__SUPPLIED TEXT__

_ _ _ _ _ _ _

Pay Mickey! Why Toni Basil is suing almost everyone

Name: Mickey.

Age: 35.

Appearance: So fine.

Can you be more precise? So fine that he blows Toni Basil’s mind, hey Mickey, hey Mickey.

Ah. Would this be the eponymous Mickey from the novelty record that I now can’t get out of my head? You bet it would.

Was Mickey really 35? I always think of it as a teenage pop song if ever there was one, with Basil’s cheerleader chant and the bouncy video and all that. The song itself is 35. It was released in 1982, but it would still sound a little odd if Mickey were a teenager. Basil was 39 at the time.

That’s unexpected. Yes, although it didn’t stand in her way. The song was certified gold in the UK and platinum in the US, thanks partly to its relentless rotation on the then newly launched MTV channel.

What were Basil’s other hits? Uh …

I see. Still, I bet Mickey has been a nice little earner for her. It seems as if I still hear it all the time. This is a rather controversial topic.

_ _ _ _ _ _ _

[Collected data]
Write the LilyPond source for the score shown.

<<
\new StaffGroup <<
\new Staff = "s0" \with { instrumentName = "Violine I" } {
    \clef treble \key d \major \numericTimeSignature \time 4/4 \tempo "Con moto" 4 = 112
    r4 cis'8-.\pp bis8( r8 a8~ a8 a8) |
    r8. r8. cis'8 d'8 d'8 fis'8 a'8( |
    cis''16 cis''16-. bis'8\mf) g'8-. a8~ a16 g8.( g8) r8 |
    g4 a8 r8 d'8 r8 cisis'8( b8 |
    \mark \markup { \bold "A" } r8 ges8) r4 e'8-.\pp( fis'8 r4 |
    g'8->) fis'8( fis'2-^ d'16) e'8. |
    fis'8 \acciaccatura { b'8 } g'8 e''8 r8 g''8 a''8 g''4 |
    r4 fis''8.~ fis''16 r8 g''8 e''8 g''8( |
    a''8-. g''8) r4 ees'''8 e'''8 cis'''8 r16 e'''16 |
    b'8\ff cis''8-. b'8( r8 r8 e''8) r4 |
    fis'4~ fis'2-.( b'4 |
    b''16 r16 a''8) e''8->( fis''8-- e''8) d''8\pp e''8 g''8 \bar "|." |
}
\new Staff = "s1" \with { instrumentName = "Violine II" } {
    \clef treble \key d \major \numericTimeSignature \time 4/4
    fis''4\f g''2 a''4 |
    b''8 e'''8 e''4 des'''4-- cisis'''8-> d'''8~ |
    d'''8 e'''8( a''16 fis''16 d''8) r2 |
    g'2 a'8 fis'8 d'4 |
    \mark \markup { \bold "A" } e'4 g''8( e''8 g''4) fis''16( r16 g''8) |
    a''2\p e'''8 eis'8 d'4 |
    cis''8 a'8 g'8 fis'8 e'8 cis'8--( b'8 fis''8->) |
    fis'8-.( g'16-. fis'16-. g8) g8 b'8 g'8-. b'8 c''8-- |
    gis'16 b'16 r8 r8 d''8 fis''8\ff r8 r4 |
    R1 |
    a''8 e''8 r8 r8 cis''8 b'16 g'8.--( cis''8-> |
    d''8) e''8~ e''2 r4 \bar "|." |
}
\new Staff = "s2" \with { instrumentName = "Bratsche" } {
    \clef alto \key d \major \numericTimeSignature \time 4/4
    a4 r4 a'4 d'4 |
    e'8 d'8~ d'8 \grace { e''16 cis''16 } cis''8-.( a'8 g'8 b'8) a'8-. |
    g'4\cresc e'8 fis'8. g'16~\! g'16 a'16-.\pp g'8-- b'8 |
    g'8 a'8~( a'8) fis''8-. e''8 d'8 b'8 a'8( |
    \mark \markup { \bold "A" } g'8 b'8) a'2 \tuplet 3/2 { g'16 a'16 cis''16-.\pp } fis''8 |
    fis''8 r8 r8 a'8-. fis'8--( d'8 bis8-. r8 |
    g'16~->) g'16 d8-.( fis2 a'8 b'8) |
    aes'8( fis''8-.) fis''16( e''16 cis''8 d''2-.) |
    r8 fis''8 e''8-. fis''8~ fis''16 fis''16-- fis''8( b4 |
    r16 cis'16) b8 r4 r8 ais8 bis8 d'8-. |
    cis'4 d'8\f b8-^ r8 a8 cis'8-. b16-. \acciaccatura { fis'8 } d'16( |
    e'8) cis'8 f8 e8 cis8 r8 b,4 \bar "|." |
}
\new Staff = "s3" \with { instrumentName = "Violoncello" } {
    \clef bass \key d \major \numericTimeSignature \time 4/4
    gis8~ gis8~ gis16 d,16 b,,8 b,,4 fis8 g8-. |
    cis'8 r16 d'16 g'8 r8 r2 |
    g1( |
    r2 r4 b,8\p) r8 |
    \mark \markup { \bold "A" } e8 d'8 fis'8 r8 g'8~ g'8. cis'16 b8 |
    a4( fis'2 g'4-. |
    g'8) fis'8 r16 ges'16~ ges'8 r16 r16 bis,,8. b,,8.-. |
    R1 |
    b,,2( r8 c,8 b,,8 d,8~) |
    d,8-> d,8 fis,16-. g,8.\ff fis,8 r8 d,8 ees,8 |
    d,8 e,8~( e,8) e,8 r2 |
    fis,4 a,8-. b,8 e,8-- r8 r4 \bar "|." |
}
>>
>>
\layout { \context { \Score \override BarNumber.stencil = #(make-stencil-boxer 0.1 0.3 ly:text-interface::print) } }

_ _ _ _ _ _ _

__TASKS TO COMPLETE__
a) Reproduce the passage from the Toni Basil text word for word, starting with "That’s unexpected. Yes, although" and going on through "rather controversial topic.".
b) According to the text on Toni Basil, in what year was the song about Mickey released?
The collected data is separate material and is not part of the text on Toni Basil.

__EXPECTED RESPONSES__
a)
That’s unexpected. Yes, although it didn’t stand in her way. The song was certified gold in the UK and platinum in the US, thanks partly to its relentless rotation on the then newly launched MTV channel.

What were Basil’s other hits? Uh …

I see. Still, I bet Mickey has been a nice little earner for her. It seems as if I still hear it all the time. This is a rather controversial topic.

b) 1982